On ICANN's so-called "Reveal Day" in 2012, the organization revealed the list of 2,000 gTLDs that had been applied for; among the overlaps were The Guardian newspaper and Guardian Life Insurance for .guardian, and 11 for .inc and .home. Amazon applied for a whopping 76, and Google for 102 through its alias, Charleston Road Registry Inc. It's an ambitious list: the former, for example, is applying for broader domain names like .smile and .news in addition to more fitting domains like .kindle and .fire. And both want .music.
Far Further addressed the corporations' intentions in its own open letter, arguing that they would protect the music industry's interests better than Amazon or Google (especially after YouTube got quite a bit of flack for its controversial contract negotiations with indies). "The .Music LLC/Far Further application defines us as its community, identifying our practices, characteristics and core values, setting us apart from all those that are merely interested in, or differently engaged with music," said the letter, signed by a variety of organizations including ASCAP, the RIAA, and SESAC.
A2IM president Rich Bengloff puts it a little more bluntly, citing Google and Amazon's investor-driven interests as a concern if either one were to acquire .music. "We’re afraid their total goal will be maximizing revenues, so they may not have the safeguards in place to ensure the necessary support for the industry, individual labels, and artists who should have it," he tells Billboard. "We want to make sure only legitimate owners get first shot of these domains."
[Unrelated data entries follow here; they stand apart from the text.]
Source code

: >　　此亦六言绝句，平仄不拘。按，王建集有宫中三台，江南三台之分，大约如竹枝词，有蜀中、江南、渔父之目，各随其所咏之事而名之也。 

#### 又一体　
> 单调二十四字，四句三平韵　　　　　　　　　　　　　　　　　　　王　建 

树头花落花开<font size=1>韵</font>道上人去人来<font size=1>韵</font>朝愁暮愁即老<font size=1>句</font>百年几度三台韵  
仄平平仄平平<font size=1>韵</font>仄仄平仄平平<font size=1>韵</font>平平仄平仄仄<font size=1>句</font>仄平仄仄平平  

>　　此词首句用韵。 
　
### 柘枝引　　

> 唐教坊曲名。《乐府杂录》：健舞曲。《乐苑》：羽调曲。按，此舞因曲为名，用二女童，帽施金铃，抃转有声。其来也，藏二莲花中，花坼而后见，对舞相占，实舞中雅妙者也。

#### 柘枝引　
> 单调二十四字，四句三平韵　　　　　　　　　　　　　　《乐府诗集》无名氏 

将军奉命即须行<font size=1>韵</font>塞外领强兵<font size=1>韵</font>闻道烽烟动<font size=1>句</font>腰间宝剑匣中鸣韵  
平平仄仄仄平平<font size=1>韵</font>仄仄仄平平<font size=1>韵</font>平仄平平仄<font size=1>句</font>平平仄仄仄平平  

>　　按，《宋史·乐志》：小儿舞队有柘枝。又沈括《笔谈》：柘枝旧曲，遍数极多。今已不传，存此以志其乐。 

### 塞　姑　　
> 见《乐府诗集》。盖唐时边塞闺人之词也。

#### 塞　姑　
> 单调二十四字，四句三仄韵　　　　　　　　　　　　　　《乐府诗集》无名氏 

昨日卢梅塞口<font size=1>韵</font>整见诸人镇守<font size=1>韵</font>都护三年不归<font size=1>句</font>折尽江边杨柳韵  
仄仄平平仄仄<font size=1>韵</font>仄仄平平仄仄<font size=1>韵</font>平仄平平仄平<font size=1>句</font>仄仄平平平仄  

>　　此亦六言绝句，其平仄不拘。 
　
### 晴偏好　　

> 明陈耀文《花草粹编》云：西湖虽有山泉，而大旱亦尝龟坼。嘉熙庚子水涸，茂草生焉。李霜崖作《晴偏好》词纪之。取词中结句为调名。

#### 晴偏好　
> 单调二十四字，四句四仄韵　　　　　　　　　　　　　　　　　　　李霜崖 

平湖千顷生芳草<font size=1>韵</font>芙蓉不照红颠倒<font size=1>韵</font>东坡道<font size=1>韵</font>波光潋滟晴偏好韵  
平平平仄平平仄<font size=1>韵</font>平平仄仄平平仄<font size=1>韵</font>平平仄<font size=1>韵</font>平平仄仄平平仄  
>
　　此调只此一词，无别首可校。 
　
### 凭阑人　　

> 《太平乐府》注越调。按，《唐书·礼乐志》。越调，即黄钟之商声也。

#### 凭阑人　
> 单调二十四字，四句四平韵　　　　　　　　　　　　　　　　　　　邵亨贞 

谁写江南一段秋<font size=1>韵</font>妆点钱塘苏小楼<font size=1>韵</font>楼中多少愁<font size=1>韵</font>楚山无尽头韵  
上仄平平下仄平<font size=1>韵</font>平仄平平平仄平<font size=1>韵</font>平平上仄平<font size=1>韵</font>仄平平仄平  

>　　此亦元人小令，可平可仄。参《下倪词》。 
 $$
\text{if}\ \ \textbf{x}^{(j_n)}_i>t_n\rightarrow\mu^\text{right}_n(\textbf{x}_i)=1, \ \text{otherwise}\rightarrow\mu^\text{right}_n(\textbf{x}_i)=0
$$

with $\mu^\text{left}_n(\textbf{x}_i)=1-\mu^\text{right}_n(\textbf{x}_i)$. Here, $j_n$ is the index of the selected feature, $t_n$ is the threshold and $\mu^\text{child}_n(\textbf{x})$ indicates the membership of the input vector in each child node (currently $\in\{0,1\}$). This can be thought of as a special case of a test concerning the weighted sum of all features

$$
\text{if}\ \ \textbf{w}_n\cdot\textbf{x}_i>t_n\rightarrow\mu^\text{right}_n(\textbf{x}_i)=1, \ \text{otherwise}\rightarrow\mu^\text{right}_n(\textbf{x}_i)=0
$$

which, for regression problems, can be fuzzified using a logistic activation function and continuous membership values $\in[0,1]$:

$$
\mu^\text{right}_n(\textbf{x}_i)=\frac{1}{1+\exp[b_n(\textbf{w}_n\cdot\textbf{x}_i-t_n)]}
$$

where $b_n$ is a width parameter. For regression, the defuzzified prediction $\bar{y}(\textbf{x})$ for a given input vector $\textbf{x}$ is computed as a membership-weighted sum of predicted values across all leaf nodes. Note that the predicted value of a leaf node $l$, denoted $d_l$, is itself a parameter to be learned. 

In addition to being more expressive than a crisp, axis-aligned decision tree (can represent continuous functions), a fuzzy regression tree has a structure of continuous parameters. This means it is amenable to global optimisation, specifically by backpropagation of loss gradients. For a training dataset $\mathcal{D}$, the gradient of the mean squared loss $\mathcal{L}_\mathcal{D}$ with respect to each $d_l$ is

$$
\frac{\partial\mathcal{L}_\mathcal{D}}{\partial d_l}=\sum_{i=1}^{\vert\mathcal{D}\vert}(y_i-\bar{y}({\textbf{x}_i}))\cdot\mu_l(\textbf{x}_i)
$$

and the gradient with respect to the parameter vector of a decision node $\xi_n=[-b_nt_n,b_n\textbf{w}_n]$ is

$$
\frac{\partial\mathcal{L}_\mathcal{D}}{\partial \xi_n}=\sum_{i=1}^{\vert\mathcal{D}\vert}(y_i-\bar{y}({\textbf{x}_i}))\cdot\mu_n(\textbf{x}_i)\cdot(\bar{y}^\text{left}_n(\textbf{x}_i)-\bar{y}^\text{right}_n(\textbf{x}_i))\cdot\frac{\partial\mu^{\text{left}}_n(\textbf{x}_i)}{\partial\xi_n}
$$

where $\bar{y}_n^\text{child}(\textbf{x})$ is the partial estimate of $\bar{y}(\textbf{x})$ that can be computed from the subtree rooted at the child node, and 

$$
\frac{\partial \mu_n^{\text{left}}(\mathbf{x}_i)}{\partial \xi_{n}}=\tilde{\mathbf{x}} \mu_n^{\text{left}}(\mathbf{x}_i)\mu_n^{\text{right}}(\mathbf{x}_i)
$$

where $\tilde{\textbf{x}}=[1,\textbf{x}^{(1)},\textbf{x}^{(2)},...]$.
For example, he continues, a music industry-controlled .music would give Concord Music Group first shot at the domain name Concord.music and its artist, Paul McCartney, first dibs on paulmccartney.music. Bengloff hopes that during the application review process, ICANN selects a music community-supported organization to manage the domain name. As of last year, however, ICANN published "Last Resort" auction rules, essentially a winner-take-all model that gives domains to the highest bidder.
It works like this: Besides .music, the .app, .home, and .inc domains (among others) have seven or more parties, including Amazon and Google, bidding for them. Community-based applications technically have priority over the registries if they make it through the strict criteria of ICANN's Community Priority process. If not, then the domains go to a wider auction in which community-based organizations go up against corporate behemoths. If it comes to that, Bengloff admits, it will be difficult to compete with Google and Amazon.